◆ **Your assignment**: From the abstract below on thiadiazole and thiazole-naphthalene hybrids, list every compound or drug that has an IC50 value reported, along with that value.

◆ **Text provided**:
**********

Results in Chemistry (Jan 2024)
Design and synthesis of novel hybrids incorporating thiadiazole or thiazole-naphthalene: Anticancer assessment and molecular docking study
Abstract
To underscore the significance of thiazole and thiadiazole moieties in advancing cancer treatment and support researchers in drug design, we developed a novel series of 1,3,4-thiadiazole and 1,3-thiazole derivatives. These were synthesized by reacting 2-(naphthalen-1-ylmethylene)-N-phenylhydrazine-1-carbothioamide with hydrazonoyl halides and α-halo-compounds. Spectroscopic data and alternative syntheses confirmed the structures. The growth-inhibitory potential against HepG2-1 liver cancer cells was evaluated using the MTT assay, revealing compounds 5c and 15 with IC50 values of 0.53 ± 0.82 and 0.61 ± 0.72 μM, respectively, demonstrating promising anticancer activity than doxorubicin (IC50 = 0.72 ± 0.49 μM). Given the high attrition rate in drug development, computational approaches were employed to mitigate risks associated with poor pharmacokinetics and safety. Molecular docking analyses of the synthesized compounds illustrated binding interactions at enzymes' sites, consistent with in vitro studies, indicating potential as antitumor agents. In silico investigations affirmed the ADMET profile's favorable oral bioavailability properties for the synthesized compounds. These findings highlight the potential of the investigated ligands as promising candidates for further development as antitumor medicines.

**********

◆ **Dataset section**:
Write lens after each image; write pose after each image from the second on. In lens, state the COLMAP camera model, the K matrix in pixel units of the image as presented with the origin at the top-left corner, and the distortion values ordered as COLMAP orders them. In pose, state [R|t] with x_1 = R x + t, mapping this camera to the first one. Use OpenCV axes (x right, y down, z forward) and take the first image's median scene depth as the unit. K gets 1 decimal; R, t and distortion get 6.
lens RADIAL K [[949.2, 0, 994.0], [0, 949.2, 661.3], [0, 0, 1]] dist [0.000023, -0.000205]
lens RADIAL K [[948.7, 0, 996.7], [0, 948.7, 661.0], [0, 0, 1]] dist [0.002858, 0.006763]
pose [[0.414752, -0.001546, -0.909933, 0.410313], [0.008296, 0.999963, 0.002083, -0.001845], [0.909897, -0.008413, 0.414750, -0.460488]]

**********

◆ **Expected answer**:
- Compound 5c: 0.53 ± 0.82 μM
- Compound 15: 0.61 ± 0.72 μM
- Doxorubicin: 0.72 ± 0.49 μM